Now, what is going on here is so significant on so many levels. Here you have Jesus, the Word, the Creator, Lord and Master, doing the work that is reserved for a slave.
And not just any slave, but the lowest of slaves: Gentile slaves.
Jesus, going around with some water and a towel, washing the dirty, dusty feet of lowly fishermen and tax collectors.
And what’s significant to me is that none of the other disciples speak up about it. None of the others protest doing the job of a slave.
Nobody speaks up. Nobody, that is, except for Peter.
Now, Peter often gets a bad rap. But as I’ve said in the past, I kind of like Peter. And I like how he responds here.
Peter protests Jesus’ actions Because I think Peter, out of anyone in that room, gets it!
Do you remember his great statement in ?
13  He asked His followers, “Who do people say that I, the Son of Man, am?” 14 They said, “Some say You are John the Baptist and some say Elijah and others say Jeremiah or one of the early preachers.”
15 He said to them, “But who do you say that I am?” 16 Simon Peter said, “You are the Christ, the Son of the living God.”
You can say what you want to about Peter. He may have been impulsive and quick to speak but he understood, I think sooner than the others, who Jesus truly was.
And that helps us to understand why he protested Jesus’ actions in the upper room.
“You are the Christ, the Son of the Living God!” Why are you washing my feet?
And that’s when Jesus says this very profound statement to Peter: If I don’t wash you, you have no share with me.
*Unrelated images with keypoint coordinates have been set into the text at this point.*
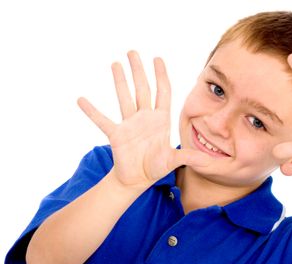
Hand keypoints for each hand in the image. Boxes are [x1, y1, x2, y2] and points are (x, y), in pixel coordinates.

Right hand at [77, 51, 210, 188]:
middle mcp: (145, 118)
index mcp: (160, 120)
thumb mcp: (173, 161)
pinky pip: (102, 120)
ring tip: (115, 63)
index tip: (158, 58)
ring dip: (120, 81)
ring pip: (124, 97)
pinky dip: (92, 111)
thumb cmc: (155, 167)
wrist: (137, 180)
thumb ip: (188, 157)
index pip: (163, 92)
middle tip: (132, 52)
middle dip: (139, 70)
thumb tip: (207, 160)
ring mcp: (129, 124)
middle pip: (142, 89)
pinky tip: (81, 99)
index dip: (161, 75)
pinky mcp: (116, 134)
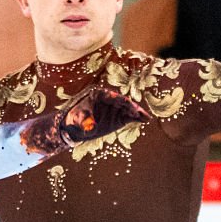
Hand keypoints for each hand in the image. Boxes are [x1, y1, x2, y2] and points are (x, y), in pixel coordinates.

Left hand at [23, 84, 149, 153]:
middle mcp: (110, 99)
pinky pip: (129, 117)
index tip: (126, 103)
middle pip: (123, 101)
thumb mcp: (77, 118)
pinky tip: (145, 120)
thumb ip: (84, 121)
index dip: (119, 100)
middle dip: (131, 106)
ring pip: (128, 109)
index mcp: (99, 94)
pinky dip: (137, 118)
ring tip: (146, 117)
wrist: (74, 127)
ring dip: (137, 112)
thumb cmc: (74, 118)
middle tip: (139, 112)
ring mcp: (115, 108)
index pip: (112, 96)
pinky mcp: (118, 117)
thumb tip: (90, 127)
If I don’t wash you, you have no share with me.
Because Peter, even though he realizes who Jesus is, tries to dictate what Jesus should do.
You aren’t going to wash my feet
Ok, if you have to, you might as well make a complete job of it
Does that sound familiar?
Can we identify with this?
I can.
even though I know who Jesus is. And, on this side of history, even though I know what He has done for me, it is still my tendency pull myself up by my own bootstraps and take care Iof my own washing.
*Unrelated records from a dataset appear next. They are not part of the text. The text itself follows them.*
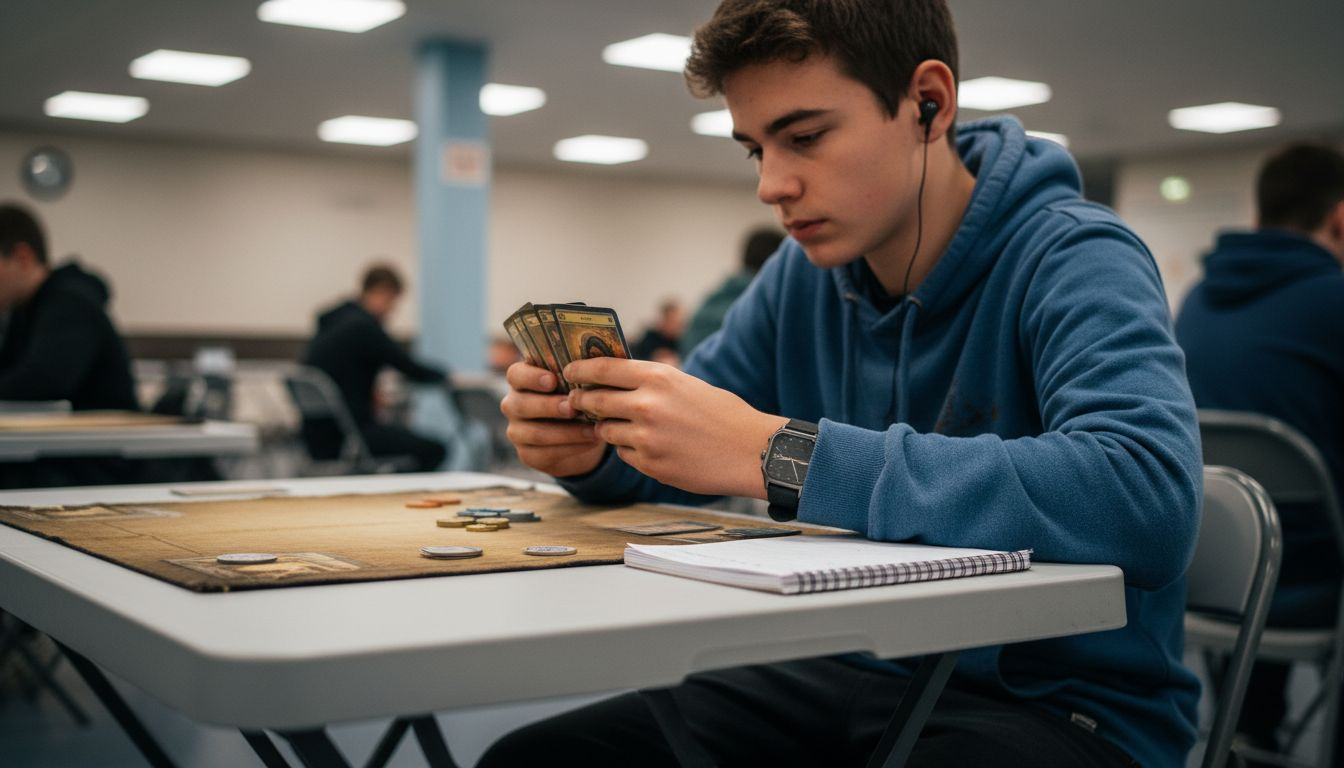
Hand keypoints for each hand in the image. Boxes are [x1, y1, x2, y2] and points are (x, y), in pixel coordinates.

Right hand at [500, 362, 605, 476]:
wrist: (579, 433)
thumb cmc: (578, 397)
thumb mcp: (578, 382)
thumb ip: (581, 372)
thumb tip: (601, 361)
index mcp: (522, 380)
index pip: (516, 374)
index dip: (531, 377)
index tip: (553, 380)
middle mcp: (513, 404)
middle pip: (520, 404)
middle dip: (548, 406)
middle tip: (573, 407)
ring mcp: (517, 431)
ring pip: (534, 433)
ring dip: (565, 432)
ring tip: (591, 429)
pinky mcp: (527, 454)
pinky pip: (545, 454)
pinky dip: (571, 448)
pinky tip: (590, 442)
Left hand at [564, 357, 785, 497]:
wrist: (751, 451)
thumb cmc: (723, 414)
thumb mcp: (686, 384)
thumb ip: (650, 382)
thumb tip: (615, 379)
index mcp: (657, 377)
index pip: (603, 368)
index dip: (579, 370)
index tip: (568, 372)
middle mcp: (646, 405)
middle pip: (594, 400)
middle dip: (581, 401)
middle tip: (577, 401)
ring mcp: (646, 438)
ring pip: (605, 431)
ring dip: (608, 428)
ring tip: (626, 426)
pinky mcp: (650, 464)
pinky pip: (624, 454)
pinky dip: (630, 450)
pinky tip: (651, 447)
That is, to dictate the terms of
Making myself presentable before Him.
But Jesus says here, “unless I do the washing, you don’t have any part with me”
Unless I
It’s Jesus who does the work, both in drawing us to the Father, and making us presentable to Him, and in the continued cleansing, and sanctifying that needs to happen in our lives.
Unless Jesus does the work, we have no part with Him. We are not truly in union with Him if He has not done and is not continuing to do the cleansing in us.
My question for us on this Thursday is, “Who is doing the washing in your life? You or Jesus?”